L'année la plus chaude
de Maxime Bultot

critiqué par Alceste, le 14 novembre 2022
(Liège - 62 ans)


La note:  étoiles
Premier roman prometteur
L’année la plus chaude, c’est peut-être aussi celle où, vers 13 – 14 ans , la perception qu’a un garçon de son milieu familial change : sans tout à fait perdre la vision magique de l’enfance, il devient plus lucide sur sa vie, sa famille, ses parents en particulier. Au travers des péripéties que traverse Alex au cours du roman, il y a un retour constant aux figures parentales, comme une ombre qui pèse et dont il faut se mettre à distance. Toute l’histoire de l’adolescence en somme…

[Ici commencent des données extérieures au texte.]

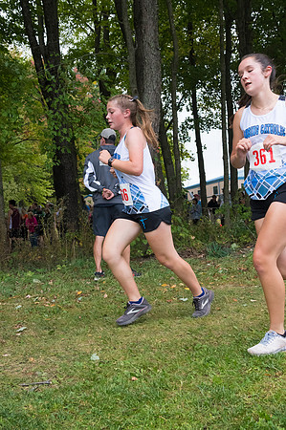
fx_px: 502
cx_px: 143
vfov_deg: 46.4
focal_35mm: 42
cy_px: 215
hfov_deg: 31.8
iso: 2000
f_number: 5.6
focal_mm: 28
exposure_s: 1/1250
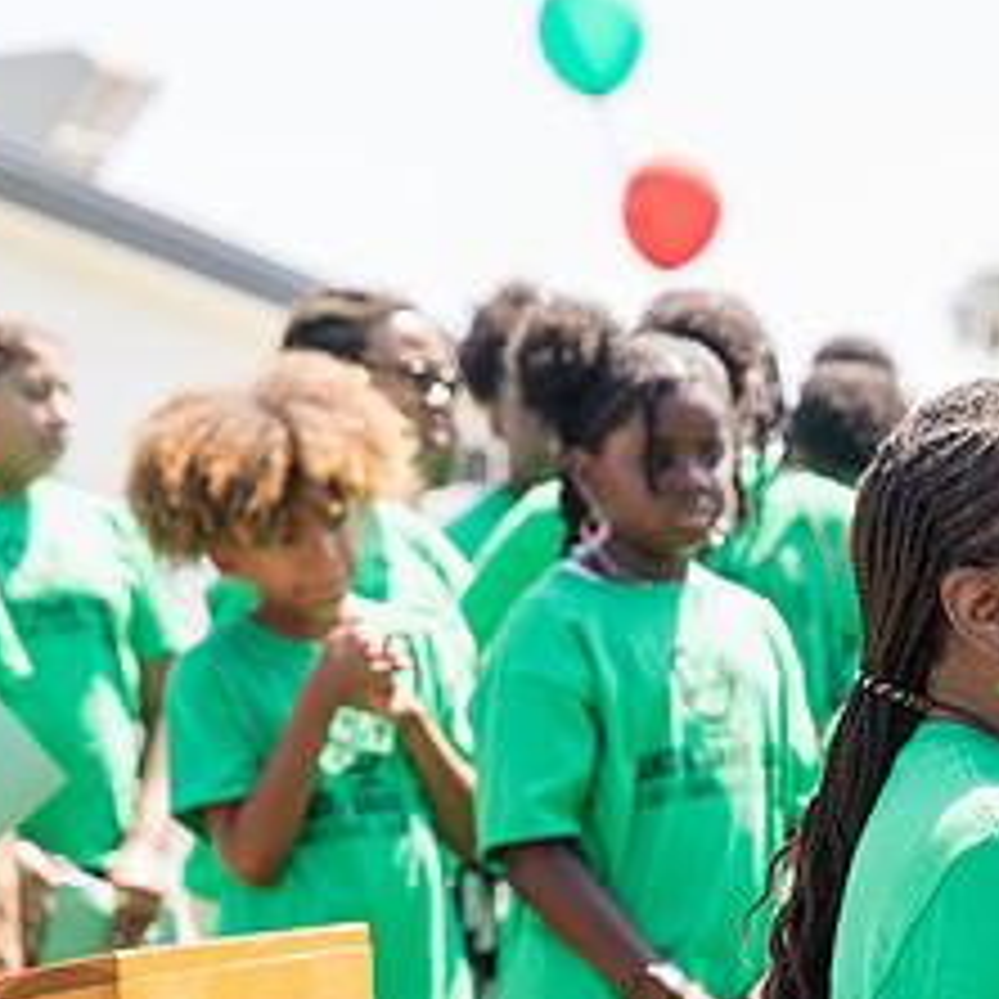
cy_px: 821
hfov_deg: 11.5
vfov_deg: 11.5
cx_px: 878
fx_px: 4930
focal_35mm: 151
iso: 100
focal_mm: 68
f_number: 4
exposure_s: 1/320
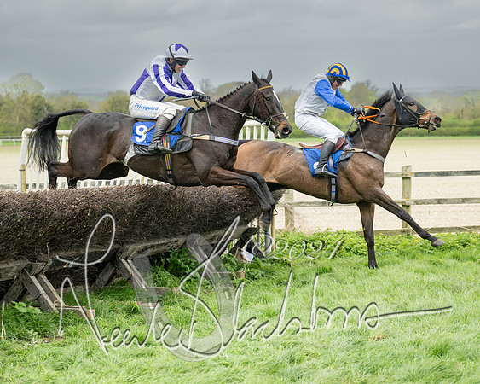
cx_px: 248
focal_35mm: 94
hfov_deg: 20.3
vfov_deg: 16.3
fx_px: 1342
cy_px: 219
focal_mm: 70
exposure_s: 1/2000
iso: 400
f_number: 2.8
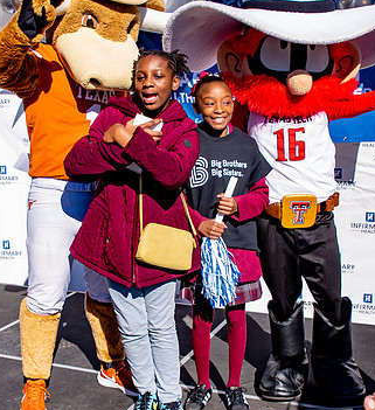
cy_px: 234
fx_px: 1490
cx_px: 177
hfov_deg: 14.3
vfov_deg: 15.7
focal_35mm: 116
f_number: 6.3
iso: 100
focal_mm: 55
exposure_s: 1/250
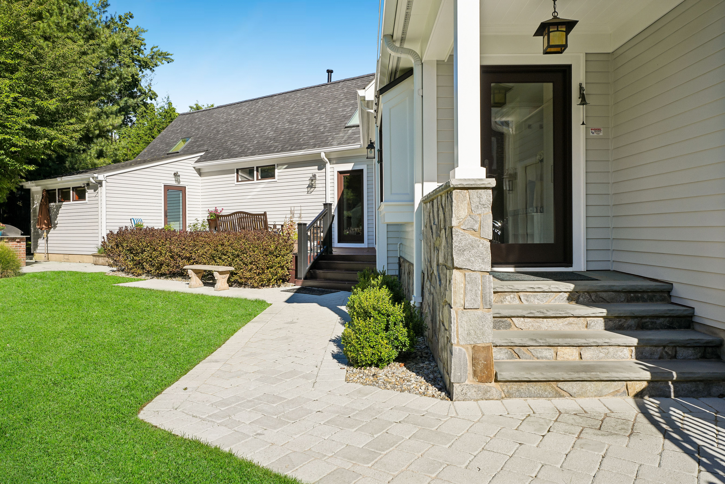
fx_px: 487
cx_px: 362
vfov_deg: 52.8
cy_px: 242
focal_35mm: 24
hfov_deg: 73.3
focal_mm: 24.2
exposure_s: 1/640
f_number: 8
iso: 200
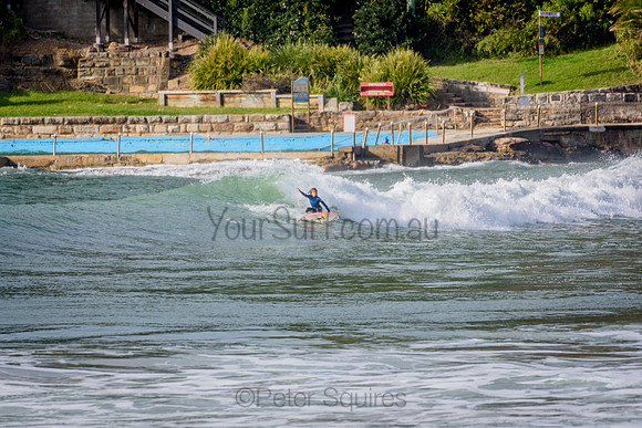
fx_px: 13378
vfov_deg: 1.8
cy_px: 214
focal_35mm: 750
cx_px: 321
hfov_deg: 2.7
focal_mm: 500
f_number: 5.6
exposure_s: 1/2000
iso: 360
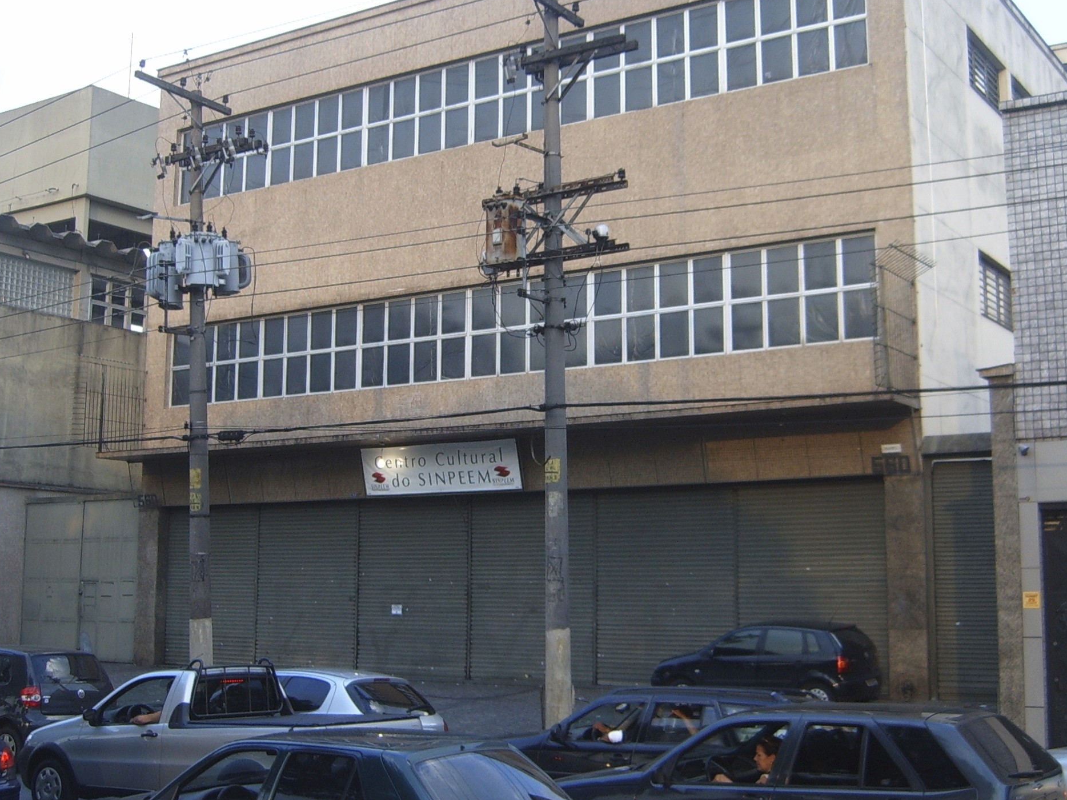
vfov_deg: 32.1
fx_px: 1387
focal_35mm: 45
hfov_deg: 42.1
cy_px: 352
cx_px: 522
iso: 63
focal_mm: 6.2
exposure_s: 1/125
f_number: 2.9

Baignant dans un milieu modeste, Alex et son frère ne manquent de rien mais sont confrontés à un père et une mère méritants certes mais parfois un peu bas du front. La vie s’écoule avec ses hauts et ses bas, plutôt morne, jusqu’à la découverte par Alex d’un objet extraordinaire, qui va perturber le train-train quotidien et révéler la vraie personnalité de chacun.

Au-delà des rebondissements romanesques qui forment la trame du roman, c’est le retour permanent au passé qui en fait la particularité. Chaque événement renvoie à une image d’autrefois, un souvenir, une impression passée, qui éclaire le moment vécu, et cette accumulation finit par dessiner, à la manière d’un puzzle, les contours de ce qui serait les racines de l’enfance.

Dans ces souvenirs, le père et la mère sont décrits sans concessions mais sans acrimonie. Finalement, il y a plus de tendresse que de rancœur. Une facilité - parmi d’autres - que l’auteur évite, en ne versant pas dans la révolte, plus ou moins violente, d’un adolescent contre ses parents.

Il faut souligner aussi l’extrême justesse d’expression avec laquelle le quotidien, dans ses banalités voire ses trivialités, est rendu, et souvent transfiguré par une réflexion ironique voire philosophique.

Un premier roman prometteur.

Extrait
Papa a parfois de grandes idées. Elles ne sont grandes que pour lui. La dernière fois, il a investi la moitié de ses pauvres économies dans un extracteur de jus à haut rendement. L’équivalent de son salaire y est passé. L’appareil était tellement brillant qu’on pouvait y observer nos visages déformés en réflexion. Papa l’a installé fièrement sur le plan de travail, mimant des roulements de tambour en le sortant de sa boîte en carton. Il nous a servi du jus à tous les repas, nous forçant à avaler chaque goutte de ses expérimentations. Les jus, c’était la santé, les vitamines, l’avenir en somme. Ça a duré dix jours. Les jus ont ensuite laissé place à la grenadine premier prix. Y avait pas autant de vitamines, mais ça coutait nettement moins cher. La machine, elle, trône toujours à côté de l’évier. Maman s’en sert maintenant pour faire sécher ses chiffons. Question investissement, on a vu mieux.